— Data for this exercise —
######

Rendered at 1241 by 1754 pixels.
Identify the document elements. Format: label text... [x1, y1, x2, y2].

######

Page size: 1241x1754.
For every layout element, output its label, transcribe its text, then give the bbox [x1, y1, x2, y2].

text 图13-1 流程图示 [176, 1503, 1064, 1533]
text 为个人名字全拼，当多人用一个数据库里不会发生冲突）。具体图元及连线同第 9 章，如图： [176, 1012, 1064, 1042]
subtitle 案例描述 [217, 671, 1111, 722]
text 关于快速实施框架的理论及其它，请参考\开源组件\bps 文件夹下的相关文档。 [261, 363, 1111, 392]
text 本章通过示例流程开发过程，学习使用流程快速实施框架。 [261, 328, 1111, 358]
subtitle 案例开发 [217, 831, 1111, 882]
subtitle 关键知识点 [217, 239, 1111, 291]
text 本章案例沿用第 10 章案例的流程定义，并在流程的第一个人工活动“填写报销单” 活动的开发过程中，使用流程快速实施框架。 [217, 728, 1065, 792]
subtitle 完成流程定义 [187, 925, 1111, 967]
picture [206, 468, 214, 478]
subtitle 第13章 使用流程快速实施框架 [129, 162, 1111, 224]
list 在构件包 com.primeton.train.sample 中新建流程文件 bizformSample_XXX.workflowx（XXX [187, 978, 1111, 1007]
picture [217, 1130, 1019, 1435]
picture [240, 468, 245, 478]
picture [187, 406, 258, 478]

######

— What to do —
Copy out the range of lines above starting at the line with "Rendered at 1241 by 1754 pixels." and ending at the line with "Identify the document", exactly and including both.

— Exercise result —
Rendered at 1241 by 1754 pixels.
Identify the document elements. Format: label text... [x1, y1, x2, y2].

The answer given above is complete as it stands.